Another provider at a Catholic hospital said they had been told by the CEO to code it “as a medical thing” even if that meant diagnosing a patient with a condition she didn’t have because “that’s just the way it’s done,” according to the report. Providers also reported using leading questions during patient conversations to reach an acceptable diagnosis.
“The most alarming thing to me was to hear doctors being told by supervisors in their hospital to fabricate diagnoses. To say a patient has a medical condition that she doesn’t have, that is very concerning to me,” said Dr. Debra Stulberg, a family medicine doctor and co-author of the report.
Nearly 30 people with experience in secular, Protestant or Catholic health systems were interviewed in Illinois for the report, including medical providers and nonclinical professionals such as ethicists, chaplains and administrators.
According to the report, some Catholic providers described feeling pressured or being instructed by colleagues or administrators to falsely document menstrual conditions (such as dysmenorrhea or menorrhagia) in order to provide contraception, or omit that it was provided at all.

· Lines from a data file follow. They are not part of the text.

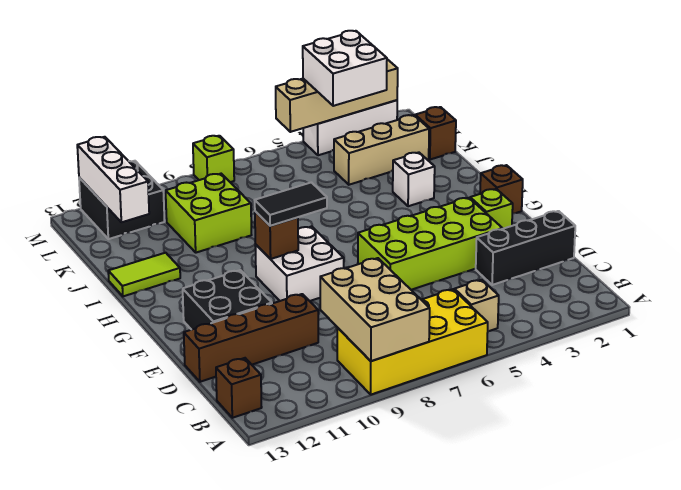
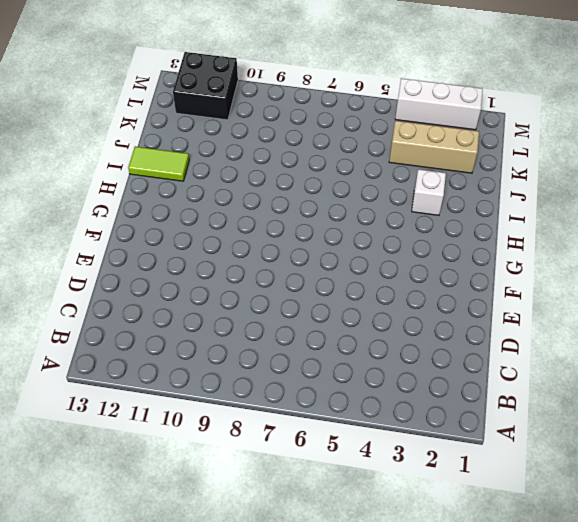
none -> yellow brick A6:B9 level 1
none -> tan brick B5 level 1
none -> brown brick B13 level 1

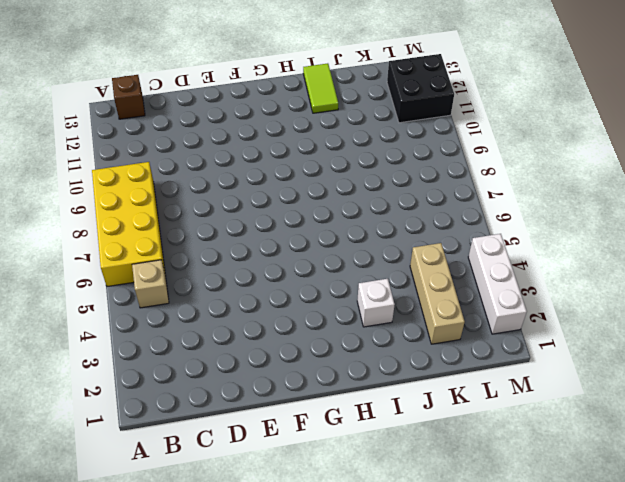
none -> black brick D1:D3 level 1
none -> brown brick D10:D13 level 1
none -> lime brick E3:F6 level 1

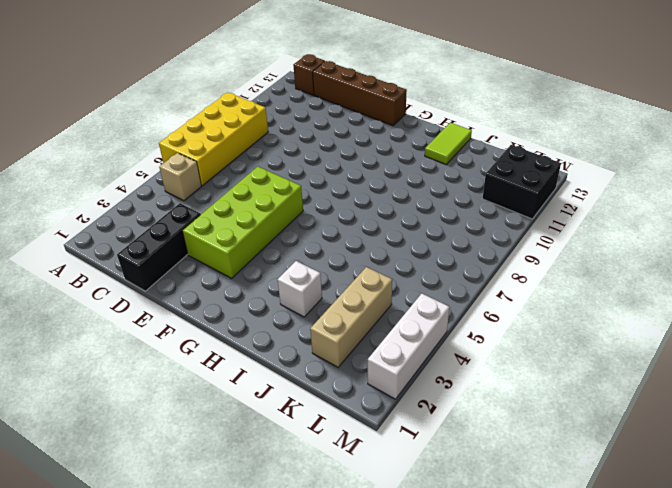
brown brick C13:F13 level 1 -> brown brick D10:D13 level 1
none -> black brick E11:F12 level 1
none -> lime brick F2 level 1
none -> white brick F8:G9 level 1

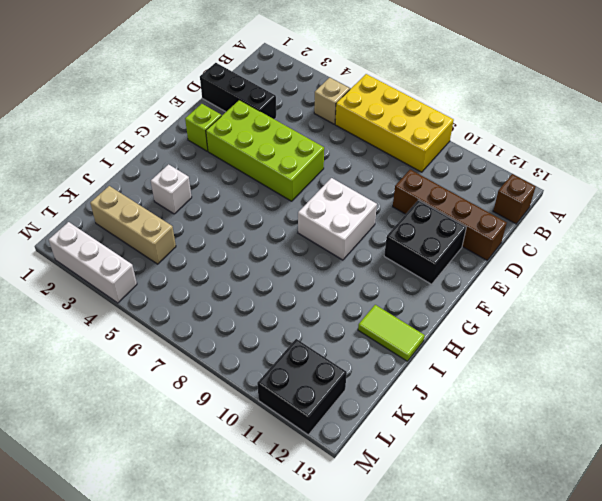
none -> brown brick G1 level 1
none -> lime brick J9:K10 level 1
none -> brown brick K1 level 1

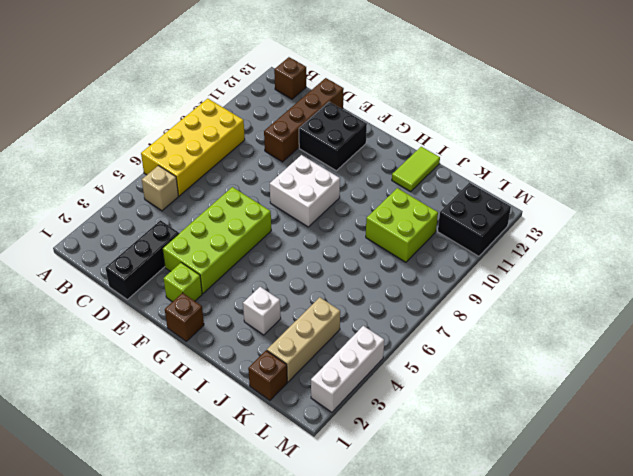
none -> lime brick M8 level 1
none -> tan brick A8:C9 level 2
none -> brown brick G9 level 2

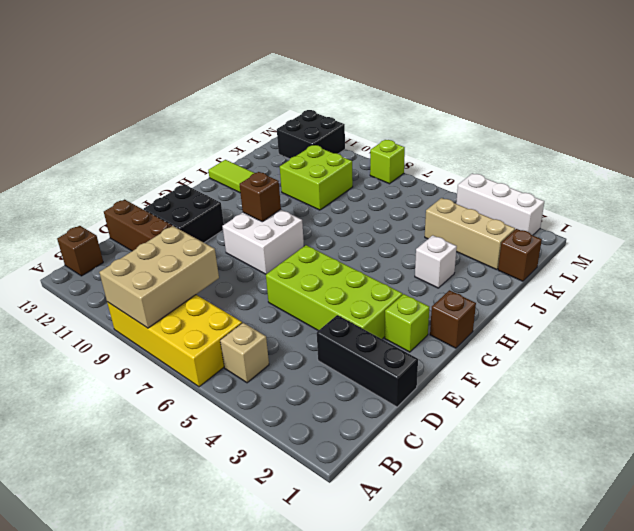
none -> white brick K12:M12 level 2
none -> tan brick M2:M5 level 2
none -> black tile G8:G9 level 3

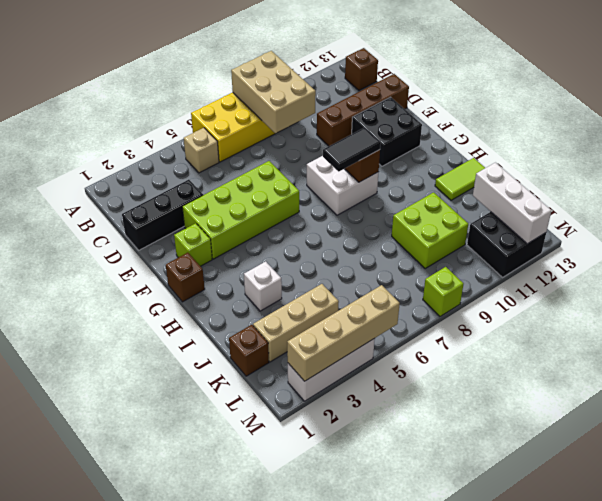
none -> white brick L3:M4 level 3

Directing clinicians to misdiagnose patients is not only unethical, it’s harmful and stigmatizing, Stulberg said.
“I understand why providers felt that making up a diagnosis was better than not providing contraception at all, but it can be harmful to patients to have that false diagnosis in their charts,” said Stulberg. “This could affect future insurance coverage, create confusion or concern for the patient, and it also sends the message that contraceptive care has to be secretive or lied about. It’s stigmatizing.”

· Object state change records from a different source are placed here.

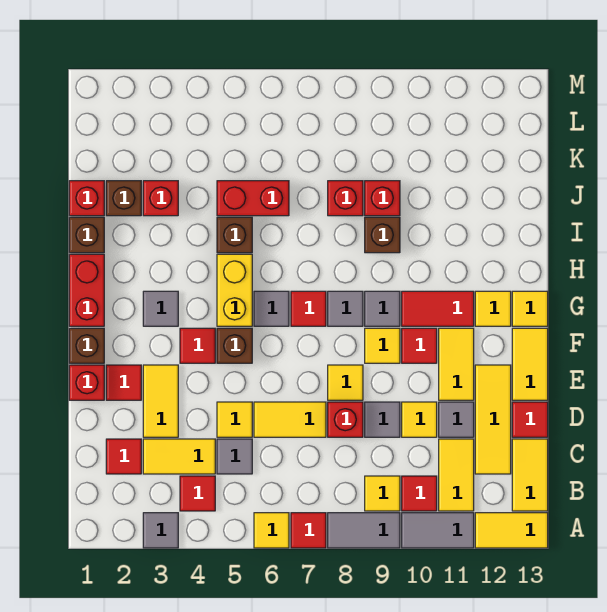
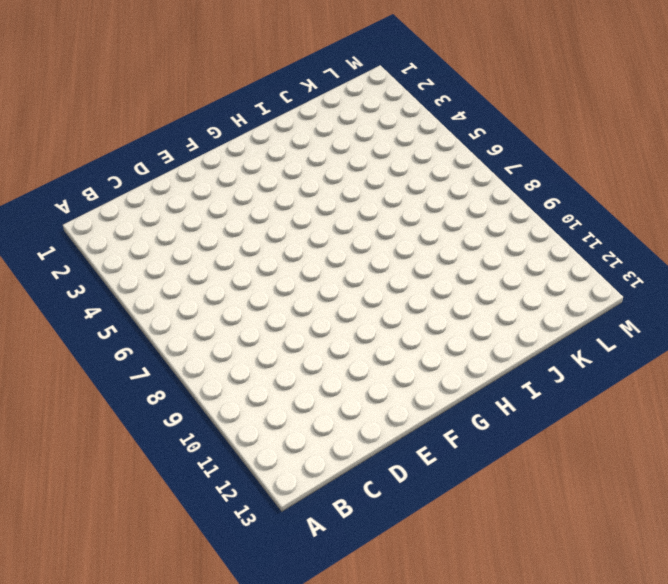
none -> grey tile A3 level 1
none -> yellow tile A6 level 1
none -> red tile A7 level 1
none -> grey tile A8:A9 level 1

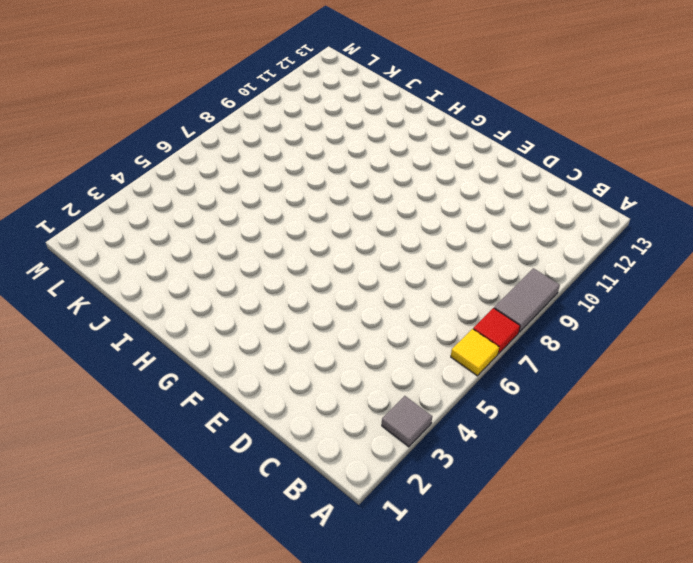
none -> grey tile A10:A11 level 1
none -> yellow tile A12:A13 level 1
none -> red tile B4 level 1
none -> yellow tile B9 level 1

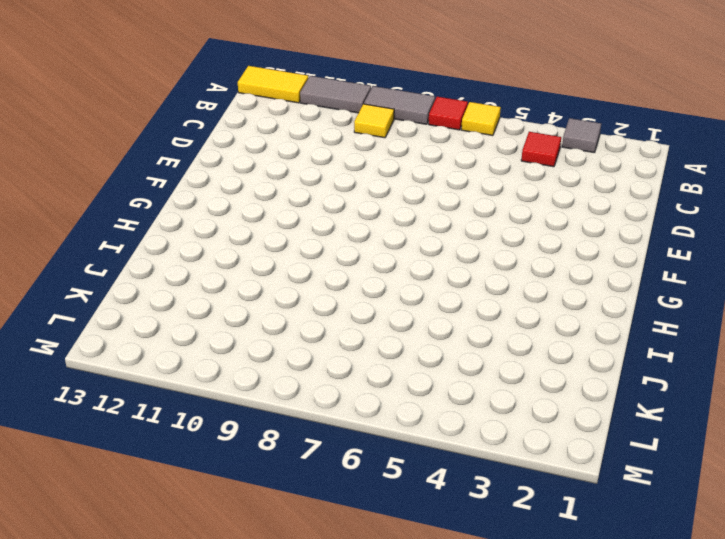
none -> red tile B10 level 1
none -> yellow tile B11:C11 level 1
none -> yellow tile B13:C13 level 1
none -> red tile C2 level 1

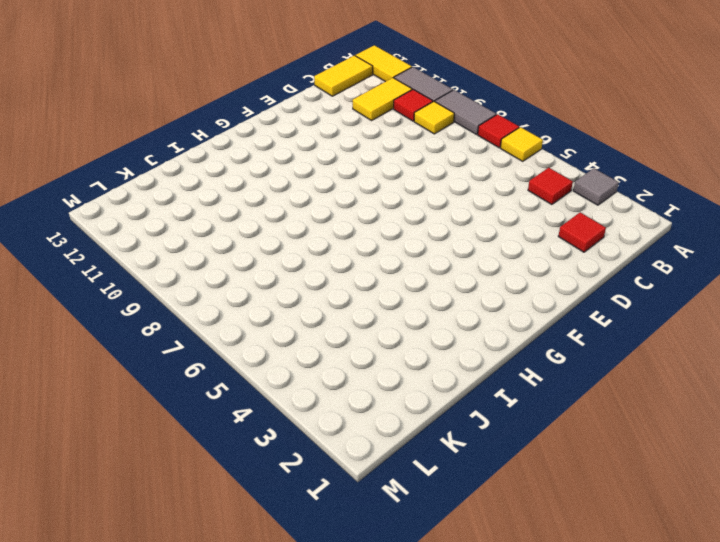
none -> yellow tile C3:C4 level 1
none -> grey tile C5 level 1
none -> yellow tile C12:E12 level 1
none -> yellow tile D3:E3 level 1

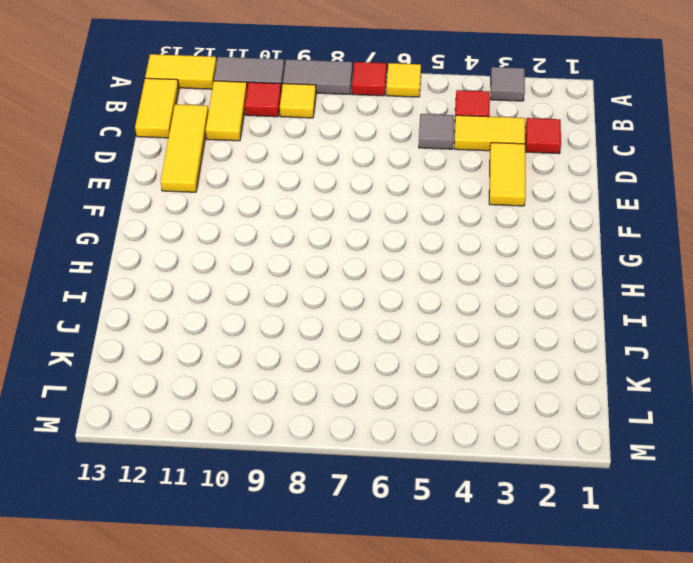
none -> yellow tile D5 level 1
none -> yellow tile D6:D7 level 1
none -> red brick D8 level 1
none -> grey tile D9 level 1

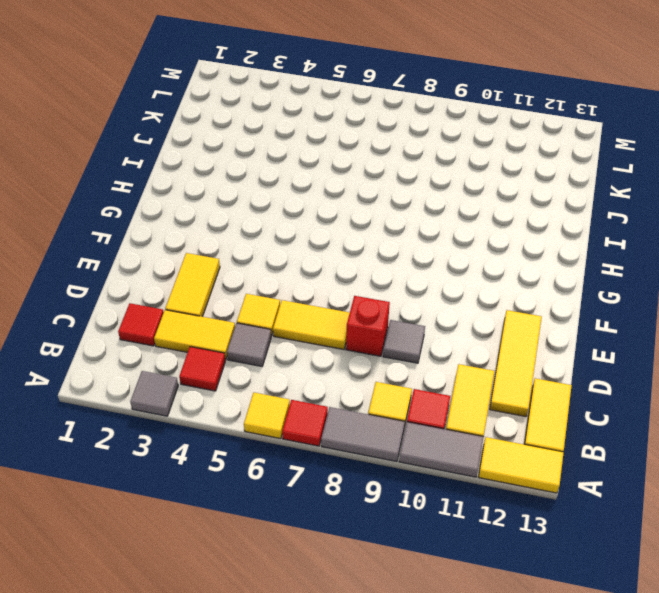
none -> yellow tile D10 level 1
none -> grey tile D11 level 1
none -> red tile D13 level 1
none -> red brick E1 level 1

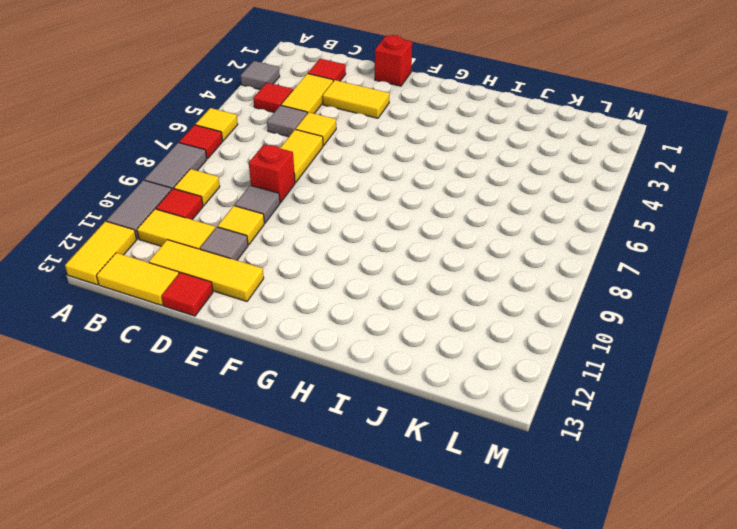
none -> red tile E2 level 1
none -> yellow tile E8 level 1
none -> yellow tile E11:F11 level 1
none -> yellow tile E13:F13 level 1

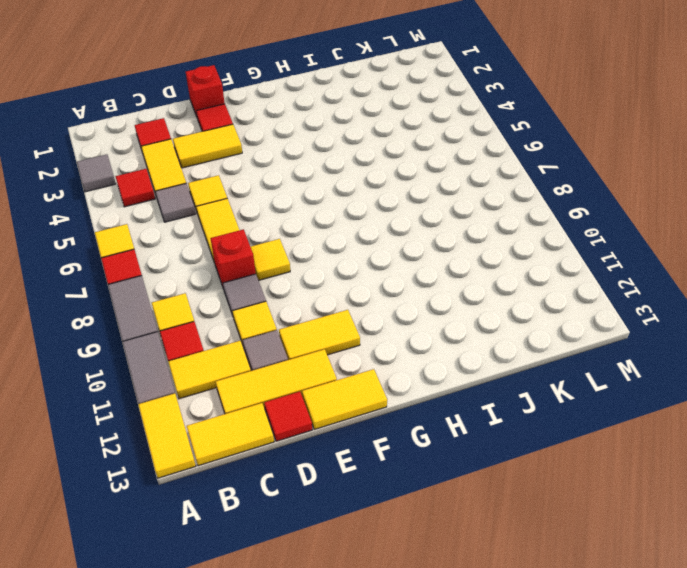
none -> brown brick F1 level 1
none -> red tile F4 level 1
none -> brown brick F5 level 1
none -> yellow tile F9 level 1

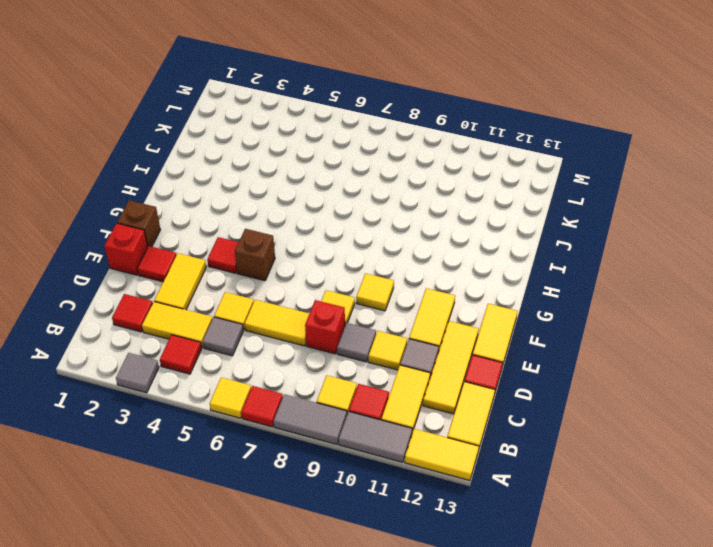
none -> red tile F10 level 1
none -> red brick G1:H1 level 1
none -> grey tile G3 level 1
none -> yellow brick G5:H5 level 1

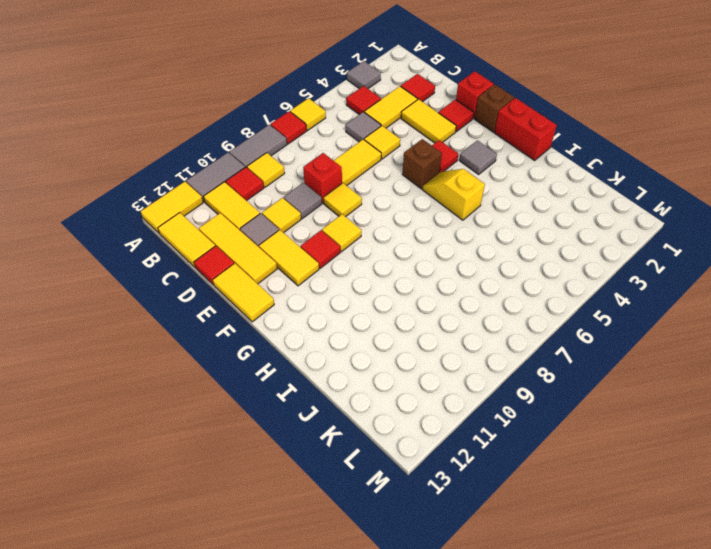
yellow slope G5:H5 level 1 top H -> yellow brick G5:H5 level 1
none -> grey tile G6 level 1
none -> red tile G7 level 1
none -> grey tile G8 level 1
none -> grey tile G9 level 1

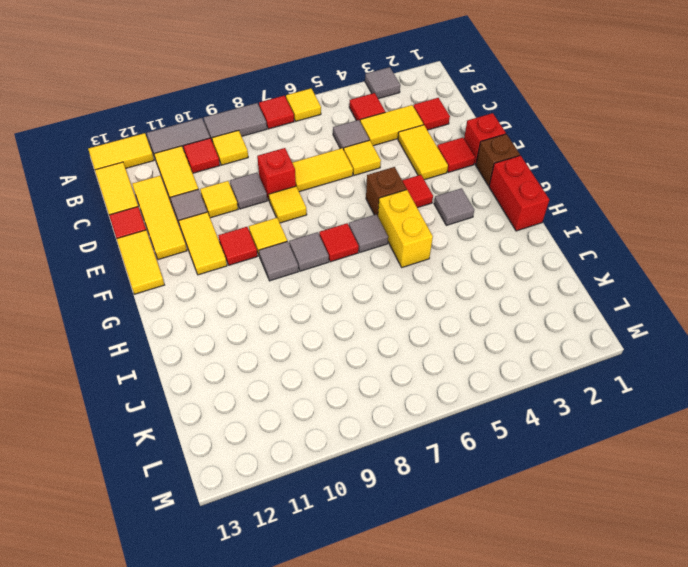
none -> red tile G10:G11 level 1
none -> yellow tile G12 level 1
none -> yellow tile G13 level 1
none -> brown brick I1 level 1

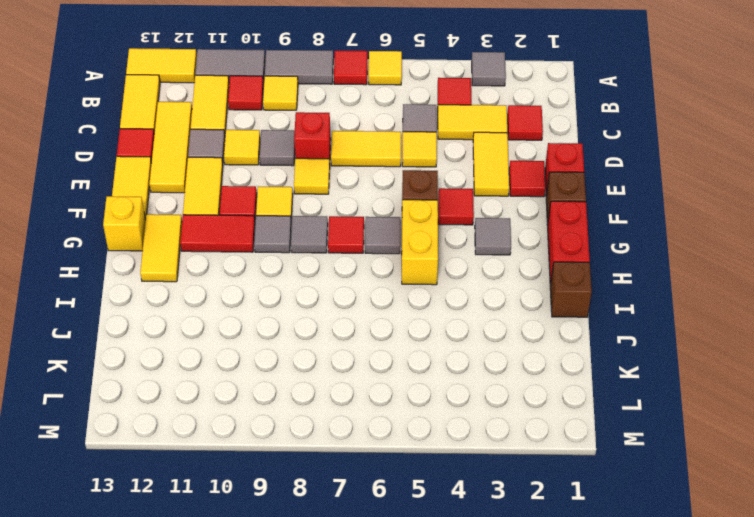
yellow tile G12:H12 level 1 -> yellow tile G12 level 1
yellow brick G13 level 1 -> yellow tile G13 level 1
none -> brown brick I5 level 1
none -> brown brick I9 level 1
none -> red brick J1 level 1
none -> brown brick J2 level 1

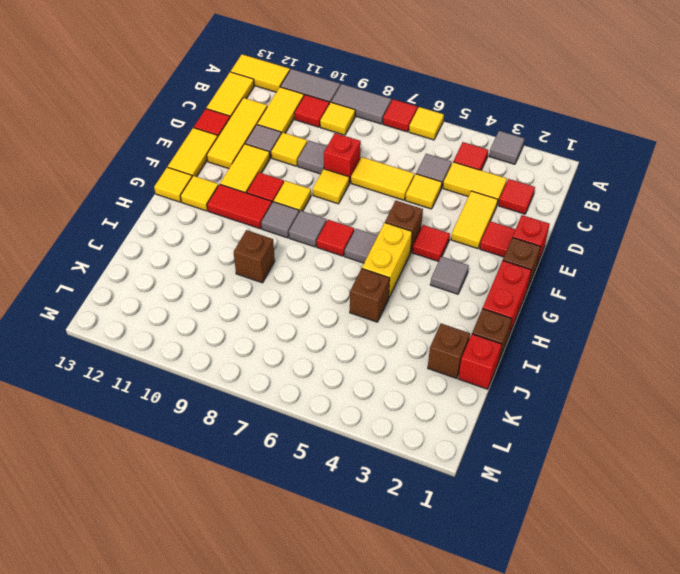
none -> red brick J3 level 1
none -> red brick J5:J6 level 1
none -> red brick J8 level 1
none -> red brick J9 level 1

Stulberg knows firsthand about restrictions surrounding religious-affiliated hospitals. While doing her residency at West Suburban Hospital, the secular institution was taken over by a Catholic system. (The hospital has since changed hands and no longer has a religious affiliation.) Like some of those interviewed, she said during her residency she was told to provide birth control only if its primary purpose was not for contraception.
Even more problematic is the fact that patients are often unaware of a hospital’s contraceptive restrictions until they seek care, according to Lee Hasselbacher, a study co-author and senior policy researcher at Ci3 at the University of Chicago.
While some patients may ultimately receive contraception from Catholic providers, others leave empty-handed or with a referral for another provider, Hasselbacher said. “A number of providers we interviewed acknowledged the burden this places on patients, especially lower-income patients or patients with less flexibility in their schedules, to go elsewhere,” she said.
“Institutions need to be more transparent and clear about what services they offer and don’t offer, and make sure patients know that when they choose a health care provider and insurance plan,” Hasselbacher added.
According to the report, providers at secular and Protestant hospitals experienced few limitations on providing contraceptive care compared to their counterparts at Catholic hospitals.
As religious health care systems grow nationally, an increasing number of patients within these systems may unknowingly encounter restrictions to reproductive health, which is why patients must advocate for their own health, Stulberg said.
“My advice is to ask really specific questions about what is and what is not provided,” Stulberg said. “I wouldn’t leave it at, ‘Do you provide birth control?’ I would ask really specific questions about the contraceptive method you might be interested in.
“Ask early and often, and be very specific in your questions,” she said.